本著には、学力格差をはじめとした様々な格差の実態、教育機会や雇用機会が生み出されるメカニズム、これらの課題に対する各施策の有効性と脆弱さ等が、様々な研究データに基づいて記されていますが、特別な専門知識がなくても読みやすい内容で、まさに教科書だといえます。

◆子どもの学力を形成するうえで重要な3つの要素

個人的には、その中でも「学力形成を決定づける要素に『地域差』が存在する」という先行研究の事例は興味深いものでしたので、簡単にご紹介します。

人口25万人の関東地方の大都市近郊中都市(=Aエリア)と、人口9万人の東北地方小都市(=Cエリア)において、小学6年生の算数学力を規定する要因を分析しました。

Aエリア(人口25万人の大都市近郊中都市)では、(1)受験塾への通塾、(2)家での学習時間が長いこと、(3)父親が大卒であることの3点が、子どもの学力を引き上げる強い要因になっていることがわかりました。

一方、Cエリア(人口9万人の小都市)においては、家庭での学習時間と父親の学歴が学力を高めるうえで重要な要素となることは共通していた一方、受験塾への通塾行動は、学力向上の決定的な要因にはならなかったそうです。

これらの結果から、CFCではこれまであまり地域環境の差異には着目してきませんでしたが、もしかすると今後はそのような視点も必要になってくるのではないかと感じました。

ただ、やはり日本全体でみると、子どもの学力を形成するうえで重要な要素としては、第一に「学校外教育支出」、第二に「保護者の学歴期待」、第三に「世帯所得」の三つがあげられるようです。

最後に、実は「教育格差」という言葉は、学術的な専門用語ではなく、きちんとした定義は存在しません。著者は、教育格差という言葉は、ある種の「流行語」だと言っています。しかしながら、現段階では曖昧な流行語に過ぎない「教育格差」という言葉は、今後学問的にも社会的にも一定の意味を与えられるようになる可能性があるとのことです。

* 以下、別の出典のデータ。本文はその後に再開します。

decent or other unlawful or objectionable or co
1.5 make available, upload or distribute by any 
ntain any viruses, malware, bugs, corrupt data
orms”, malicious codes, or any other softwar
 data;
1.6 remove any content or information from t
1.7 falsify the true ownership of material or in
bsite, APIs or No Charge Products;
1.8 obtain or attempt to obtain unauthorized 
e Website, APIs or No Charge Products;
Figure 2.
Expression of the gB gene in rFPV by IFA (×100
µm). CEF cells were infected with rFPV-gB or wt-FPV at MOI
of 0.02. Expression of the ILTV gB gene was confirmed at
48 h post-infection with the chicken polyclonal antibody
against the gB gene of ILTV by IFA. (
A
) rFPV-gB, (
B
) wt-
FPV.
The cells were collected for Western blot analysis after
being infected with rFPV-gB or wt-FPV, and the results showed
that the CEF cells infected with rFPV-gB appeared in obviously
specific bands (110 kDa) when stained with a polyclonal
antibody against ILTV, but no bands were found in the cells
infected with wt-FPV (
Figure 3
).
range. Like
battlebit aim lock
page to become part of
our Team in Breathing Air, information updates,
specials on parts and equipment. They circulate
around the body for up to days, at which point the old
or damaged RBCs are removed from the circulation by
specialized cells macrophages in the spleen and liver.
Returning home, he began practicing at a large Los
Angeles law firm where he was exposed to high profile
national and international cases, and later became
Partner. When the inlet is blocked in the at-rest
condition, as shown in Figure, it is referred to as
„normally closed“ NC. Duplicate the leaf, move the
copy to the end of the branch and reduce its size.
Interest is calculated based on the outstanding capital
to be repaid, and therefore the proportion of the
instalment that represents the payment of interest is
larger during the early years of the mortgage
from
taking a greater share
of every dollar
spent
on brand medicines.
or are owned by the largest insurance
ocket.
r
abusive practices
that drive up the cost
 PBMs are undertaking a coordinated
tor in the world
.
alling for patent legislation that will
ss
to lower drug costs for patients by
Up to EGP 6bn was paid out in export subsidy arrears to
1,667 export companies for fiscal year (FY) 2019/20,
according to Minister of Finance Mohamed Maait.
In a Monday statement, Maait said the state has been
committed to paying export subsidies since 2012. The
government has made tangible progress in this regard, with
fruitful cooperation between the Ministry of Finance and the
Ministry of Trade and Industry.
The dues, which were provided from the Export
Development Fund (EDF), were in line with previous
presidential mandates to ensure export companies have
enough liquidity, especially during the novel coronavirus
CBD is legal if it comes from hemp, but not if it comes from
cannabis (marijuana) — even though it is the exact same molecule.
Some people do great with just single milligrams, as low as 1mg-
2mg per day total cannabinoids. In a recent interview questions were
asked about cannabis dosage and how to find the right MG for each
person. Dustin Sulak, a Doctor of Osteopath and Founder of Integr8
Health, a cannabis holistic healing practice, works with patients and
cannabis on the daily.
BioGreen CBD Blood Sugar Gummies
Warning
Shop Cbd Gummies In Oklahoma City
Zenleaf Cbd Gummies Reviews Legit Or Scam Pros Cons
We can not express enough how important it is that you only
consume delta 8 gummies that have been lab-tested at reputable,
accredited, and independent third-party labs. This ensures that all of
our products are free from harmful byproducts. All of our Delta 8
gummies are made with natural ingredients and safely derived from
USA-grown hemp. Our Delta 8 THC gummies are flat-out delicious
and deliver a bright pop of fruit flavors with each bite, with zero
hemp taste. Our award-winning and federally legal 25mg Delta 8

この問題を理解することは、教育だけの問題に限らず、これからの社会のあり方を考えていくうえで、非常に重要な要素になると思います。「教育格差」の問題を体系的に知りたい方には、おすすめの一冊です。

▼本の詳細
・「教育格差の社会学」(2014年1月、有斐閣)

・著者:耳塚 寛明
1953年長野県生まれ。お茶の水女子大学副学長。専門は教育社会学。共著に『多様化と個性化の潮流をさぐる―高校教育改革の比較教育社会学』『変わる若者と職業世界―卜ランジッションの社会学』『学力と卜ランジッションの危機―閉ざされた大人への道』など。